Debugging Optix code with CUDA 11.6 cuda-gdb locks desktop GUI

I saw the notice about cuda-gdb supporting Optix code debugging so gave it a try, running Fedora 35, driver 510.39.01, CUDA 11.6 with a RTX 3060 GPU.

The debugger seems to work well. I put an assert in a miss program and when the assert triggered, the debugger showed code reasonably close to the assert.

One thing I encountered is that when I run my program, my desktop GUI blocks for between 5-10 seconds, so I can’t do anything, unblocks and runs a bit, then blocks again, until the assert triggers, then the desktop behaves normally. I also noticed that nvidia-smi -l shows the GPU at 100% load until the assert triggers.

I am using the same GPU to run my program and to run my Linux KDE desktop GUI, since I have only one GPU in the system.

I also tried issuing the set cuda software_preemption on command even though the cuda-gdb reference says it’s not required for RTX 3060, with no effect.

Is using the same GPU for running the desktop and the Optix program a limitation? Do I need to do something like ssh to my Fedora system and run cuda-gdb thru the ssh session?

Hi @drwootton1,

I haven’t had a chance to try to reproduce this yet, but wanted to mention a couple of things anyway.

Using a remote debug setup will indeed at least make the lockup experience less painful, but at some cost to convenience.
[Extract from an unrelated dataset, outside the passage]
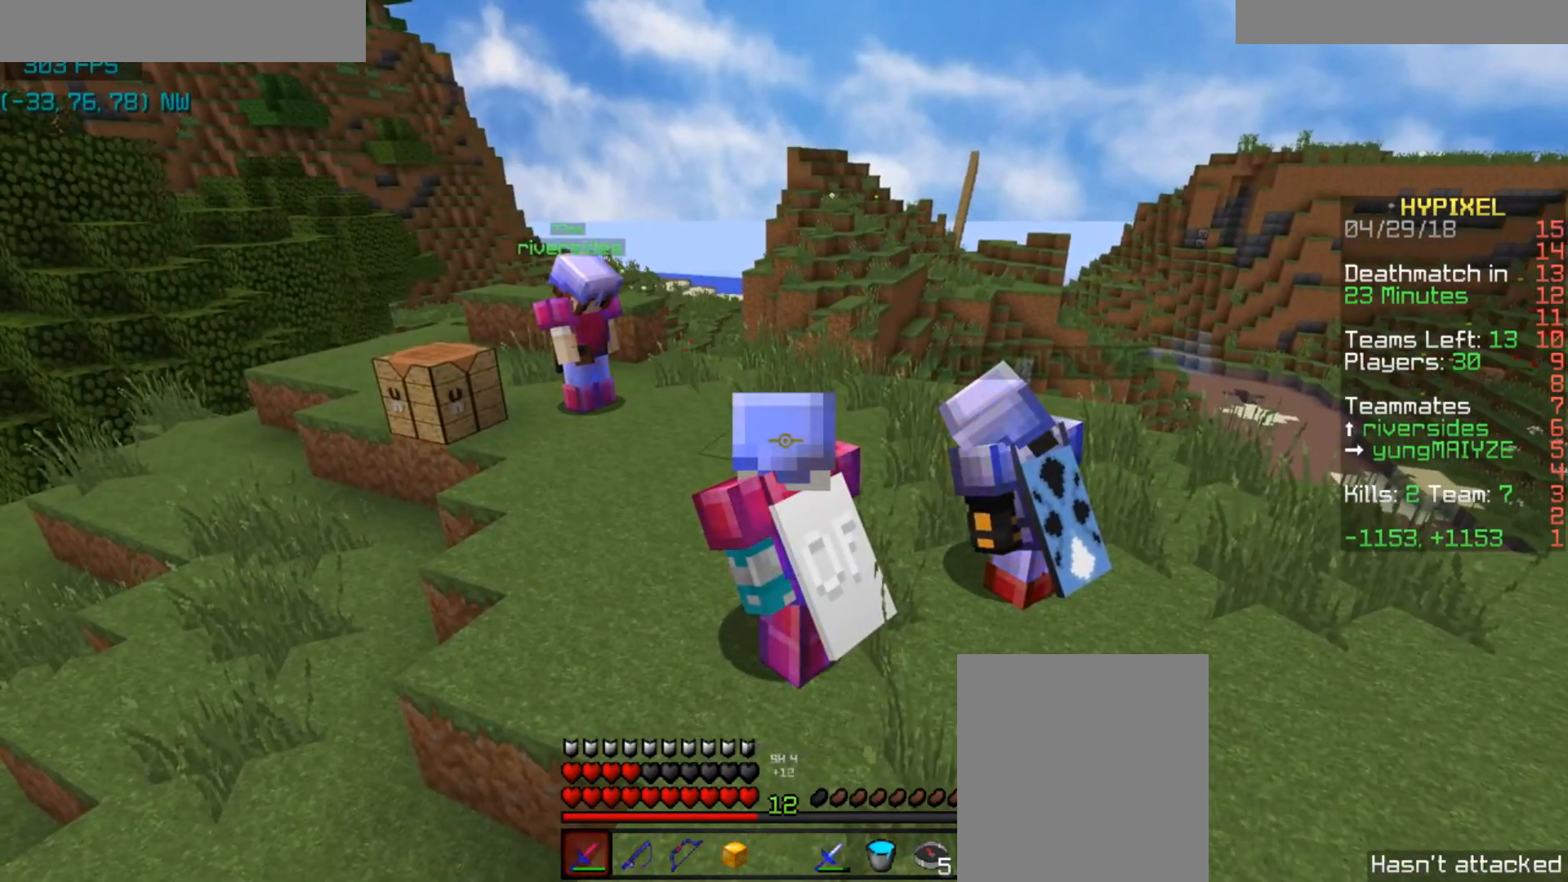
{"keys": [], "mouse": [], "events": []}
If you have two machines or a spare GPU, another option is to run your display with a different GPU than your debug session.

I remember some amount of short stalls when using cuda-gdb, but perhaps not as big as 5-10 seconds, and asking around my team nobody recalls seeing such large stalls. I will try to confirm or deny next week. My understanding is that when breaking and stepping, cuda-gdb copies GPU memory to the host in order to be able to display info on memory, registers, instructions for all threads, so it was never particularly fast. I suppose the stall time may depend on what’s going on in your program and how much active memory there is.

One thing you can try is debugging an OptiX SDK sample to see if the stall is similar. Another thing to check is using cuda-gdb on one of the CUDA SDK samples. These tests would at least tell you whether your stall is specific to your program and/or specific to an OptiX program.


David.

I tried the unmodified optixTriangle Optix 7.4 sample and see the same long pauses.
I set up a VNC session from a laptop and the machine that has the RTX 3060 had long hangs where the display locked up.

optixTriangle did use the VNC display to display its image and the VNC session did not lock up. The cuda-gdb session did run quite slowly and it took a while to reach the breakpoint I set in a miss program. So this does work a little better.

I get the same hang behavior running a CUDA program which does not use Optix at all. I did not see this behavior trying to use cuda-gdb to debug Optix programs prior to updating to CUDA 11.6.

So this might be due to the new cuda-gdb in CUDA 11.6, the new driver, 510.39.01, or possibly an updated Linux kernel 5.15.16-200.fc35.x86_64.

I also don’t seem to see this consistently with CUDA code. I thought I saw it yesterday, then it went away, came back today.